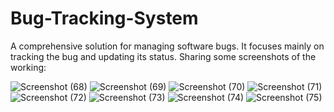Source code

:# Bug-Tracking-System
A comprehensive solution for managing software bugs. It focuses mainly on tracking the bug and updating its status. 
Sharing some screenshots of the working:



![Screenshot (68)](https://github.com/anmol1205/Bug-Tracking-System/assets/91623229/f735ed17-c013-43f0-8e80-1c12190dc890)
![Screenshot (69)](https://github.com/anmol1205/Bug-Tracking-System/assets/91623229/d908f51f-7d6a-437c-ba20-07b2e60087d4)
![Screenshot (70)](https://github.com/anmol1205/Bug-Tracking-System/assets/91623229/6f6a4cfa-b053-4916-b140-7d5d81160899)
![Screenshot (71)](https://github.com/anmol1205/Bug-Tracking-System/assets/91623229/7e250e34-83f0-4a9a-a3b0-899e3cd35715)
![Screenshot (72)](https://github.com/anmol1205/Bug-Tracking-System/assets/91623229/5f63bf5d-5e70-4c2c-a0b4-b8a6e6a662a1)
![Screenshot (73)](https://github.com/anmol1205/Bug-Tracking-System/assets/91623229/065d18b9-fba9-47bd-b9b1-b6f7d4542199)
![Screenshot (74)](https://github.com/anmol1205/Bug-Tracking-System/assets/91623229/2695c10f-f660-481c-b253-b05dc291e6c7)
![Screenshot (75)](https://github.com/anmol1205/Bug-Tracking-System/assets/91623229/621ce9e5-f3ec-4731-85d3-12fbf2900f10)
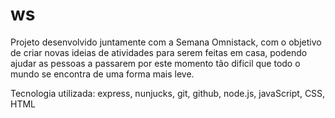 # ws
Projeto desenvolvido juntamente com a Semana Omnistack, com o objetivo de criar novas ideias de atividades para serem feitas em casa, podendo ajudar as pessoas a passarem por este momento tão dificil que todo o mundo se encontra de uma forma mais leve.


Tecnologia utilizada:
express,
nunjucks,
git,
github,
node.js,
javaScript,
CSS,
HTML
--
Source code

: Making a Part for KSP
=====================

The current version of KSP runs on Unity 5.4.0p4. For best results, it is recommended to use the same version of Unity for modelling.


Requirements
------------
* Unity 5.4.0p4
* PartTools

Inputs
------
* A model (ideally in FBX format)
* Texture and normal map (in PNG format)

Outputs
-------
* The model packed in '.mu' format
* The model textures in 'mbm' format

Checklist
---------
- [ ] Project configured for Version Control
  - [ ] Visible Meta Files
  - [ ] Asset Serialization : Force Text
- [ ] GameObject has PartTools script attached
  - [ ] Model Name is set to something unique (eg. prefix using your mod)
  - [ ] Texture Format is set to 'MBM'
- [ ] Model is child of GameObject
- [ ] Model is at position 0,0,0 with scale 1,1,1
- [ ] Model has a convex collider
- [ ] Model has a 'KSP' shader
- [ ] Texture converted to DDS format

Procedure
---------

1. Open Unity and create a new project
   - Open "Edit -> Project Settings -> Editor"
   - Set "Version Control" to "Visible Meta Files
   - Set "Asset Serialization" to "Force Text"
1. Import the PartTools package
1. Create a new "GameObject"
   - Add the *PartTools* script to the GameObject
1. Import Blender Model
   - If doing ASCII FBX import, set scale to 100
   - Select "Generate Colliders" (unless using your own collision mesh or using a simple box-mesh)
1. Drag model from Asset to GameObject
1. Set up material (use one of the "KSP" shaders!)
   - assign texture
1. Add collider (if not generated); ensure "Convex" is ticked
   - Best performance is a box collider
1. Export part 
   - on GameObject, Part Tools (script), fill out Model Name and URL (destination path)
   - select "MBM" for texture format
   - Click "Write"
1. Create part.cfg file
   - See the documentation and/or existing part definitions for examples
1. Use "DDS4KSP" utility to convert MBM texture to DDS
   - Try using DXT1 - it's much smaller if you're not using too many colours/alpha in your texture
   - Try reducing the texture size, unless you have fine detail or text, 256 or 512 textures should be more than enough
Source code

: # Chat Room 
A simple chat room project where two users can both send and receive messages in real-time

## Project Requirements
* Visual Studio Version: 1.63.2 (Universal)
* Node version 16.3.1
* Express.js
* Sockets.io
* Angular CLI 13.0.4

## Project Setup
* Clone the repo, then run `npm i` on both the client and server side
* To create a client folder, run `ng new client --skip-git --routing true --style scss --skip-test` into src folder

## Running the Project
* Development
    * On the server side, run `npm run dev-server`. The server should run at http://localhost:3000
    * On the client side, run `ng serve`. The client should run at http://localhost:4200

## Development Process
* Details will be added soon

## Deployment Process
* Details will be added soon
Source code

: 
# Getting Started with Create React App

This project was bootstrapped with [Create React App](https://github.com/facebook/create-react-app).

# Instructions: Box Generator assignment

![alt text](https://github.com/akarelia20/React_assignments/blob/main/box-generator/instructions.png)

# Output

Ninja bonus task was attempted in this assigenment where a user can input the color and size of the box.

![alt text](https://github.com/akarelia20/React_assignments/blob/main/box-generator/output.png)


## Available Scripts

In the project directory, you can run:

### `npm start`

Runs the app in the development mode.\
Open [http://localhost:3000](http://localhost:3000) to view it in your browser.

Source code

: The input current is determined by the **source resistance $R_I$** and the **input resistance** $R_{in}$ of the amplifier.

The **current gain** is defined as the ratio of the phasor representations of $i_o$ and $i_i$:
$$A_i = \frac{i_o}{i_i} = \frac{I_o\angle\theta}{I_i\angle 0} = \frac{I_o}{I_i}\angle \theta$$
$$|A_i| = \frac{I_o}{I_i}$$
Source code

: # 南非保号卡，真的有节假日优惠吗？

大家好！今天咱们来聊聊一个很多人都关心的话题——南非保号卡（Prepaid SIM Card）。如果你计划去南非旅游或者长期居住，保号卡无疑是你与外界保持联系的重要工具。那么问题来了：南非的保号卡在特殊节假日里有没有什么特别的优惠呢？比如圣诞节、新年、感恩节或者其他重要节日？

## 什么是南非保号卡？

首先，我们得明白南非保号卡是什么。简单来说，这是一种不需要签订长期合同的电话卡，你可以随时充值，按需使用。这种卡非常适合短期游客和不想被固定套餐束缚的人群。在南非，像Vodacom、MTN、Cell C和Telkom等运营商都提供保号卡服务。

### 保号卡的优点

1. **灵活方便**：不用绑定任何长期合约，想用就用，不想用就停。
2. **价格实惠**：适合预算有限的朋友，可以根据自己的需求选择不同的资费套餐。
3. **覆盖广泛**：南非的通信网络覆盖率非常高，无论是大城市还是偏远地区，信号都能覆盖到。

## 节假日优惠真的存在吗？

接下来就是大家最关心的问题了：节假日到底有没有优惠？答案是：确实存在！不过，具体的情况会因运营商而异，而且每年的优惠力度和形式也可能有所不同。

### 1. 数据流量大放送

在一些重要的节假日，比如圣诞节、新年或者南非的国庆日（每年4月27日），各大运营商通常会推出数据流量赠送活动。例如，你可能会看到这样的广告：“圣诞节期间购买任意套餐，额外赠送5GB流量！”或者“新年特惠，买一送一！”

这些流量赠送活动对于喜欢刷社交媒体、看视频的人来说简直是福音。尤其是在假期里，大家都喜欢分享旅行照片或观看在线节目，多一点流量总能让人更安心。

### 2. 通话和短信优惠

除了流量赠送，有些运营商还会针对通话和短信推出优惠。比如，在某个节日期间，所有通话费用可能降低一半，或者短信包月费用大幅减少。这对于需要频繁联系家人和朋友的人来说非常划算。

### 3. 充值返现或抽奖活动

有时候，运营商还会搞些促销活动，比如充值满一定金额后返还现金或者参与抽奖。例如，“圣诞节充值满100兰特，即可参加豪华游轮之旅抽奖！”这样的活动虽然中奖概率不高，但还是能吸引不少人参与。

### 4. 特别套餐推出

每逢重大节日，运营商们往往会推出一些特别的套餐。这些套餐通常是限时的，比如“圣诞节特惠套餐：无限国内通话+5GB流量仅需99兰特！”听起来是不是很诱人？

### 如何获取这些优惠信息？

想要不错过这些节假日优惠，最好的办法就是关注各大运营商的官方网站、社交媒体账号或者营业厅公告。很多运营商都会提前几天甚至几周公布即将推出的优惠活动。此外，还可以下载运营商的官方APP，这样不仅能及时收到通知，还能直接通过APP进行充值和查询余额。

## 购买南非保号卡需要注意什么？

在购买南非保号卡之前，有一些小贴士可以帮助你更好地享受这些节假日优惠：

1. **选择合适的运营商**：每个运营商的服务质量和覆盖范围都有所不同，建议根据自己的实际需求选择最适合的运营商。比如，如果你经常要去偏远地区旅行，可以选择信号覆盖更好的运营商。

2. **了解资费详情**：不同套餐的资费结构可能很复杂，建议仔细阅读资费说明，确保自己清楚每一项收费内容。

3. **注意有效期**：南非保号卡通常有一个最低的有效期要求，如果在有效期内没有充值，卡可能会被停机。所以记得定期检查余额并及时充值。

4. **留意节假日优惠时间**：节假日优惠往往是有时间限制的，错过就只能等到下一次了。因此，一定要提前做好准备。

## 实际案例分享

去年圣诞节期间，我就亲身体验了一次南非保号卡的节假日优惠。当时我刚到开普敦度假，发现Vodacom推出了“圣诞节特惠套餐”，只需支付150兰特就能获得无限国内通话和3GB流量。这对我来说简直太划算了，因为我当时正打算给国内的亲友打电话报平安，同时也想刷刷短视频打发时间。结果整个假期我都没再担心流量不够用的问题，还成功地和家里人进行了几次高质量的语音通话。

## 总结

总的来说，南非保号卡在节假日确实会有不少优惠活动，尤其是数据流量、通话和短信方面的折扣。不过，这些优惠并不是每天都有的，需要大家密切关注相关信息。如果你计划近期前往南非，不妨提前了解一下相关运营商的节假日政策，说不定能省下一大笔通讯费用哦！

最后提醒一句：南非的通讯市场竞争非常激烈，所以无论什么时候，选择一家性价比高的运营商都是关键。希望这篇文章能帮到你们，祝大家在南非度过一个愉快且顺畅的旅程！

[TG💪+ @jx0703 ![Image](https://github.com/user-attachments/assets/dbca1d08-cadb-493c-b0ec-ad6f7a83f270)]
* * *
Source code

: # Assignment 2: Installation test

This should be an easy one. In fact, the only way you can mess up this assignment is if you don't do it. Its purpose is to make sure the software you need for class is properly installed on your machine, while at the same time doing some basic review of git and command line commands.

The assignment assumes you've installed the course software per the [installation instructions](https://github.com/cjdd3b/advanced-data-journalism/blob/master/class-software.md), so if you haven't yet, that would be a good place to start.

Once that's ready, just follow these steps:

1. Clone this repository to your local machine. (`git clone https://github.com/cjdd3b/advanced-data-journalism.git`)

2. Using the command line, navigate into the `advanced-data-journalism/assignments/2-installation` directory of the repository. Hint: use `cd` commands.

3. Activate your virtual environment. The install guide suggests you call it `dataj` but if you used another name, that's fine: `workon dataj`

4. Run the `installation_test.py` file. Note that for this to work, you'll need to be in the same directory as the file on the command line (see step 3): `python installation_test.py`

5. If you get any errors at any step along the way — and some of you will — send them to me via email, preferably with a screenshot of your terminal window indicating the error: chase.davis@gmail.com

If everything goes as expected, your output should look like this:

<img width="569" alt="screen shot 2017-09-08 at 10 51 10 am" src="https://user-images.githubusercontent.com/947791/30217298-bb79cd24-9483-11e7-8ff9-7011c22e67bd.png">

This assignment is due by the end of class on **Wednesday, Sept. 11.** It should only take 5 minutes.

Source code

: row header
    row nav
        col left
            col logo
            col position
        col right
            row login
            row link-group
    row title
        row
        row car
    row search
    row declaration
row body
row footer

**TRY IT:** Copy out the lines of the records verbatim, beginning at the line that contains "1. Open Unity and create a new project" and ending after the line that contains "- Try using", with both of those lines included.

**ANSWER SECTION:**
1. Open Unity and create a new project
   - Open "Edit -> Project Settings -> Editor"
   - Set "Version Control" to "Visible Meta Files
   - Set "Asset Serialization" to "Force Text"
1. Import the PartTools package
1. Create a new "GameObject"
   - Add the *PartTools* script to the GameObject
1. Import Blender Model
   - If doing ASCII FBX import, set scale to 100
   - Select "Generate Colliders" (unless using your own collision mesh or using a simple box-mesh)
1. Drag model from Asset to GameObject
1. Set up material (use one of the "KSP" shaders!)
   - assign texture
1. Add collider (if not generated); ensure "Convex" is ticked
   - Best performance is a box collider
1. Export part 
   - on GameObject, Part Tools (script), fill out Model Name and URL (destination path)
   - select "MBM" for texture format
   - Click "Write"
1. Create part.cfg file
   - See the documentation and/or existing part definitions for examples
1. Use "DDS4KSP" utility to convert MBM texture to DDS
   - Try using DXT1 - it's much smaller if you're not using too many colours/alpha in your texture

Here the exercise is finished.